=== Section Start ===

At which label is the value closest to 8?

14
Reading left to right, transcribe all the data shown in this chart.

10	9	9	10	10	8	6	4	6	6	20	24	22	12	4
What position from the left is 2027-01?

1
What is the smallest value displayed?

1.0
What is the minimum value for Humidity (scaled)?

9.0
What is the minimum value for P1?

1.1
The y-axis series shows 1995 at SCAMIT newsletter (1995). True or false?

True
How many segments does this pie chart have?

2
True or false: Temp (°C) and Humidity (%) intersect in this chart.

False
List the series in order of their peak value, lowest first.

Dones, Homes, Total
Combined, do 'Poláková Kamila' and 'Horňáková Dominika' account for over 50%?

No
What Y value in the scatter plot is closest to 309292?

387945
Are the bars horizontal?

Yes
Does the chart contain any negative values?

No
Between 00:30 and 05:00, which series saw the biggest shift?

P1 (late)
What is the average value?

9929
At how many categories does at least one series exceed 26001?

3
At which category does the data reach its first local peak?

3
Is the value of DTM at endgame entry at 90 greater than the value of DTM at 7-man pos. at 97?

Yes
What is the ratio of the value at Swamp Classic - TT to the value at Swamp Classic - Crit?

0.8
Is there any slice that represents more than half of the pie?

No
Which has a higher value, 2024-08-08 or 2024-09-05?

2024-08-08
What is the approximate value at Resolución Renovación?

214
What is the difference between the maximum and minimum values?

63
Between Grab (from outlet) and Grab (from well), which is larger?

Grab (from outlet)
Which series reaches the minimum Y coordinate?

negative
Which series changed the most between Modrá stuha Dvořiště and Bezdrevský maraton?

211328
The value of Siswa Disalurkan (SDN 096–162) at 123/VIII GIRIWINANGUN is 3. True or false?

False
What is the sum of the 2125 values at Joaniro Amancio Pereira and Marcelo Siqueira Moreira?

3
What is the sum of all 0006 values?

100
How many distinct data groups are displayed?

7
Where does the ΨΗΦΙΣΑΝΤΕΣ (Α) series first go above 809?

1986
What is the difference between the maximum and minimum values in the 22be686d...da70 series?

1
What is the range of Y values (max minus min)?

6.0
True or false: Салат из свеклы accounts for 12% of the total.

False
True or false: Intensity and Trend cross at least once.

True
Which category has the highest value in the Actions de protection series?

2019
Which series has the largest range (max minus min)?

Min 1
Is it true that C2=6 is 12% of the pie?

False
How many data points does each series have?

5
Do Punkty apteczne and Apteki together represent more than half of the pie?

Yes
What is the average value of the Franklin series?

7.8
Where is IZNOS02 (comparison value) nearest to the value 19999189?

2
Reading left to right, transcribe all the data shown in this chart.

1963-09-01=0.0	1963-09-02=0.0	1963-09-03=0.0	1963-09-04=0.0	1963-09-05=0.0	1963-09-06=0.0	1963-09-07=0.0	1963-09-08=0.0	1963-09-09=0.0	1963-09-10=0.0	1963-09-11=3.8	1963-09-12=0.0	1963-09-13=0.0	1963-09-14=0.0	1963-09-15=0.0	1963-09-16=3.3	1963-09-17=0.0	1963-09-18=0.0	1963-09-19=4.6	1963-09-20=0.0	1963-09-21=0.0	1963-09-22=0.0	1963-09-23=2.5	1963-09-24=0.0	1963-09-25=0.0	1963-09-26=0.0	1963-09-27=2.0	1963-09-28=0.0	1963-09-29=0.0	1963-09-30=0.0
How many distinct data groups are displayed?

=== Section End ===

▸ WHAT THE EXERCISE ASKS: Copy out every line of the listing above word for word, keeping each character and line break unchanged.

▸ RESULT OF THIS EXERCISE:
At which label is the value closest to 8?

14
Reading left to right, transcribe all the data shown in this chart.

10	9	9	10	10	8	6	4	6	6	20	24	22	12	4
What position from the left is 2027-01?

1
What is the smallest value displayed?

1.0
What is the minimum value for Humidity (scaled)?

9.0
What is the minimum value for P1?

1.1
The y-axis series shows 1995 at SCAMIT newsletter (1995). True or false?

True
How many segments does this pie chart have?

2
True or false: Temp (°C) and Humidity (%) intersect in this chart.

False
List the series in order of their peak value, lowest first.

Dones, Homes, Total
Combined, do 'Poláková Kamila' and 'Horňáková Dominika' account for over 50%?

No
What Y value in the scatter plot is closest to 309292?

387945
Are the bars horizontal?

Yes
Does the chart contain any negative values?

No
Between 00:30 and 05:00, which series saw the biggest shift?

P1 (late)
What is the average value?

9929
At how many categories does at least one series exceed 26001?

3
At which category does the data reach its first local peak?

3
Is the value of DTM at endgame entry at 90 greater than the value of DTM at 7-man pos. at 97?

Yes
What is the ratio of the value at Swamp Classic - TT to the value at Swamp Classic - Crit?

0.8
Is there any slice that represents more than half of the pie?

No
Which has a higher value, 2024-08-08 or 2024-09-05?

2024-08-08
What is the approximate value at Resolución Renovación?

214
What is the difference between the maximum and minimum values?

63
Between Grab (from outlet) and Grab (from well), which is larger?

Grab (from outlet)
Which series reaches the minimum Y coordinate?

negative
Which series changed the most between Modrá stuha Dvořiště and Bezdrevský maraton?

211328
The value of Siswa Disalurkan (SDN 096–162) at 123/VIII GIRIWINANGUN is 3. True or false?

False
What is the sum of the 2125 values at Joaniro Amancio Pereira and Marcelo Siqueira Moreira?

3
What is the sum of all 0006 values?

100
How many distinct data groups are displayed?

7
Where does the ΨΗΦΙΣΑΝΤΕΣ (Α) series first go above 809?

1986
What is the difference between the maximum and minimum values in the 22be686d...da70 series?

1
What is the range of Y values (max minus min)?

6.0
True or false: Салат из свеклы accounts for 12% of the total.

False
True or false: Intensity and Trend cross at least once.

True
Which category has the highest value in the Actions de protection series?

2019
Which series has the largest range (max minus min)?

Min 1
Is it true that C2=6 is 12% of the pie?

False
How many data points does each series have?

5
Do Punkty apteczne and Apteki together represent more than half of the pie?

Yes
What is the average value of the Franklin series?

7.8
Where is IZNOS02 (comparison value) nearest to the value 19999189?

2
Reading left to right, transcribe all the data shown in this chart.

1963-09-01=0.0	1963-09-02=0.0	1963-09-03=0.0	1963-09-04=0.0	1963-09-05=0.0	1963-09-06=0.0	1963-09-07=0.0	1963-09-08=0.0	1963-09-09=0.0	1963-09-10=0.0	1963-09-11=3.8	1963-09-12=0.0	1963-09-13=0.0	1963-09-14=0.0	1963-09-15=0.0	1963-09-16=3.3	1963-09-17=0.0	1963-09-18=0.0	1963-09-19=4.6	1963-09-20=0.0	1963-09-21=0.0	1963-09-22=0.0	1963-09-23=2.5	1963-09-24=0.0	1963-09-25=0.0	1963-09-26=0.0	1963-09-27=2.0	1963-09-28=0.0	1963-09-29=0.0	1963-09-30=0.0
How many distinct data groups are displayed?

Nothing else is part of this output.